The 40-year unethical study withheld syphilis treatment from Black men, prompting landmark U.S. human research protections and lasting medical distrust.
Key Facts
- Duration
- 40 years (1932–1972)
- Men enrolled
- 600 impoverished African American sharecroppers
- Men with syphilis
- 399
- Deaths from syphilis or complications
- 128 (28 direct, 100 complications)
- Wives infected
- 40
- Children born with congenital syphilis
- 19
By the Numbers
Location
Cause → Event → Consequence
The U.S. Public Health Service sought to document the natural progression of untreated syphilis in Black men. Beginning in 1932, researchers enrolled 600 impoverished sharecroppers from Macon County, Alabama, offering free medical care and funeral expenses as incentives, while deliberately concealing diagnoses and withholding available treatments including penicillin, which became standard care by 1947.

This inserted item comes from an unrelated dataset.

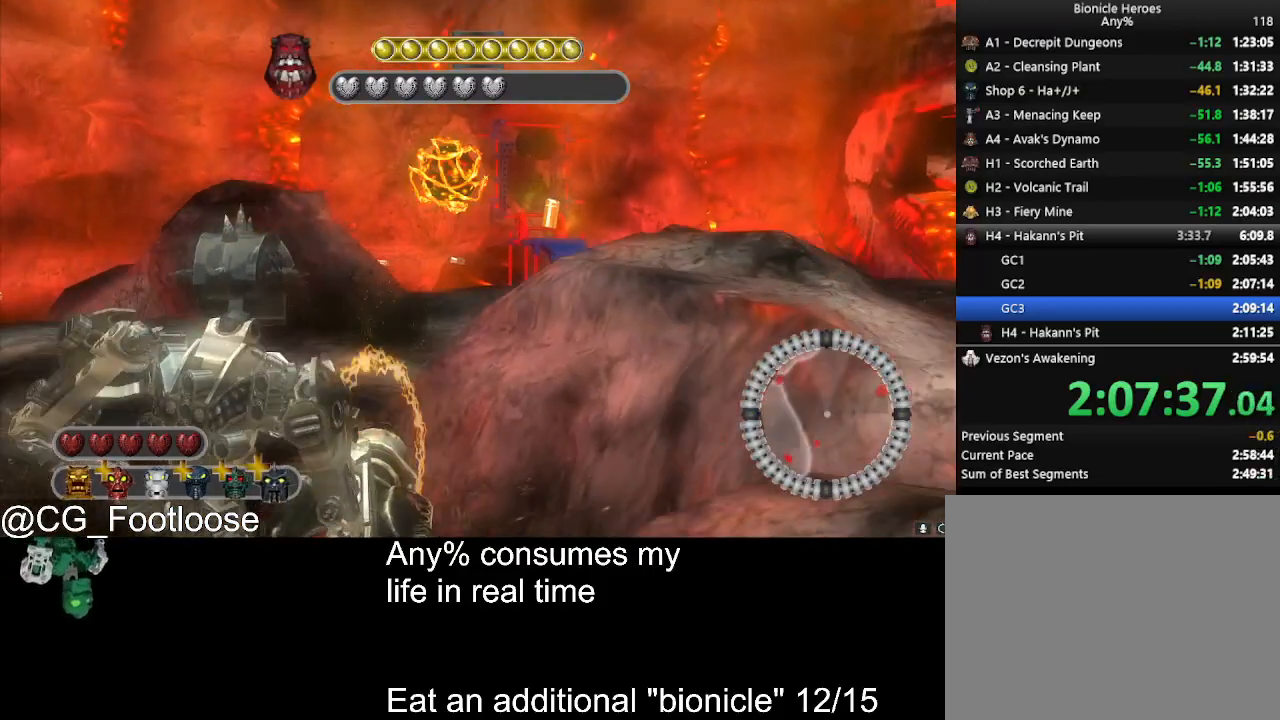
{"keys": ["d", "s"], "mouse": [], "events": []}
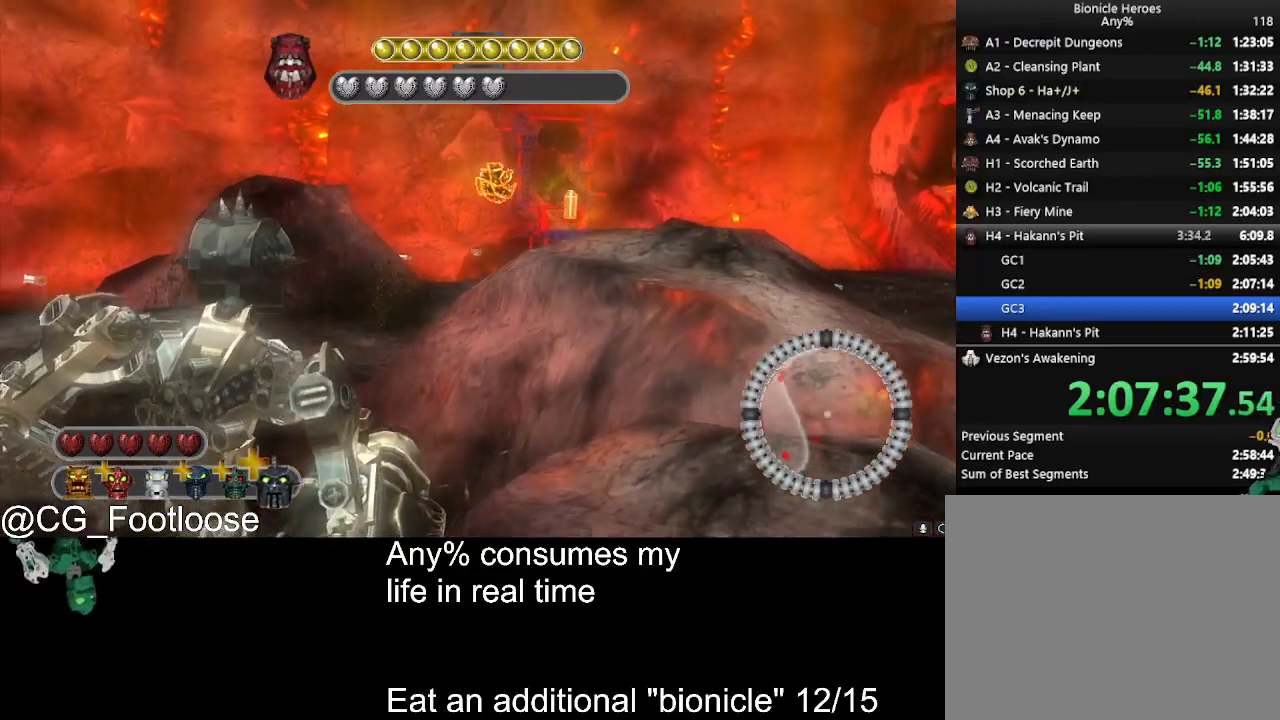
{"keys": ["a", "s"], "mouse": [], "events": [[216, "mouse_left", "down"], [400, "mouse_left", "up"], [450, "a", "down"], [450, "d", "up"]]}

From 1932 to 1972, the PHS and CDC studied 399 men with latent syphilis and 201 uninfected controls, providing placebos and ineffective procedures disguised as treatment for 'bad blood.' Subjects were never told they had syphilis, and effective antibiotic treatment was actively withheld for four decades. The study continued under multiple supervisors until a press leak forced its termination on November 16, 1972.
By the study's end, 28 men had died directly from syphilis, 100 more from related complications, 40 wives were infected, and 19 children were born with congenital syphilis. The exposure led to the 1979 Belmont Report, creation of the Office for Human Research Protections, and federal requirements for institutional review boards. In 1997, President Clinton issued a formal apology, and the study remains a primary source of medical distrust among African Americans.